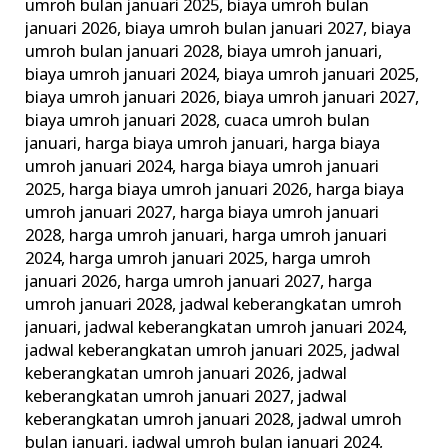
umroh bulan januari 2025
,
biaya umroh bulan
januari 2026
,
biaya umroh bulan januari 2027
,
biaya
umroh bulan januari 2028
,
biaya umroh januari
,
biaya umroh januari 2024
,
biaya umroh januari 2025
,
biaya umroh januari 2026
,
biaya umroh januari 2027
,
biaya umroh januari 2028
,
cuaca umroh bulan
januari
,
harga biaya umroh januari
,
harga biaya
umroh januari 2024
,
harga biaya umroh januari
2025
,
harga biaya umroh januari 2026
,
harga biaya
umroh januari 2027
,
harga biaya umroh januari
2028
,
harga umroh januari
,
harga umroh januari
2024
,
harga umroh januari 2025
,
harga umroh
januari 2026
,
harga umroh januari 2027
,
harga
umroh januari 2028
,
jadwal keberangkatan umroh
januari
,
jadwal keberangkatan umroh januari 2024
,
jadwal keberangkatan umroh januari 2025
,
jadwal
keberangkatan umroh januari 2026
,
jadwal
keberangkatan umroh januari 2027
,
jadwal
keberangkatan umroh januari 2028
,
jadwal umroh
bulan januari
,
jadwal umroh bulan januari 2024
,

───

(WHAT IS BEING ASKED)
Please set down the records above word for word and omit their pictures.

(SOLUTION FOR THIS TASK)
umroh bulan januari 2025
,
biaya umroh bulan
januari 2026
,
biaya umroh bulan januari 2027
,
biaya
umroh bulan januari 2028
,
biaya umroh januari
,
biaya umroh januari 2024
,
biaya umroh januari 2025
,
biaya umroh januari 2026
,
biaya umroh januari 2027
,
biaya umroh januari 2028
,
cuaca umroh bulan
januari
,
harga biaya umroh januari
,
harga biaya
umroh januari 2024
,
harga biaya umroh januari
2025
,
harga biaya umroh januari 2026
,
harga biaya
umroh januari 2027
,
harga biaya umroh januari
2028
,
harga umroh januari
,
harga umroh januari
2024
,
harga umroh januari 2025
,
harga umroh
januari 2026
,
harga umroh januari 2027
,
harga
umroh januari 2028
,
jadwal keberangkatan umroh
januari
,
jadwal keberangkatan umroh januari 2024
,
jadwal keberangkatan umroh januari 2025
,
jadwal
keberangkatan umroh januari 2026
,
jadwal
keberangkatan umroh januari 2027
,
jadwal
keberangkatan umroh januari 2028
,
jadwal umroh
bulan januari
,
jadwal umroh bulan januari 2024
,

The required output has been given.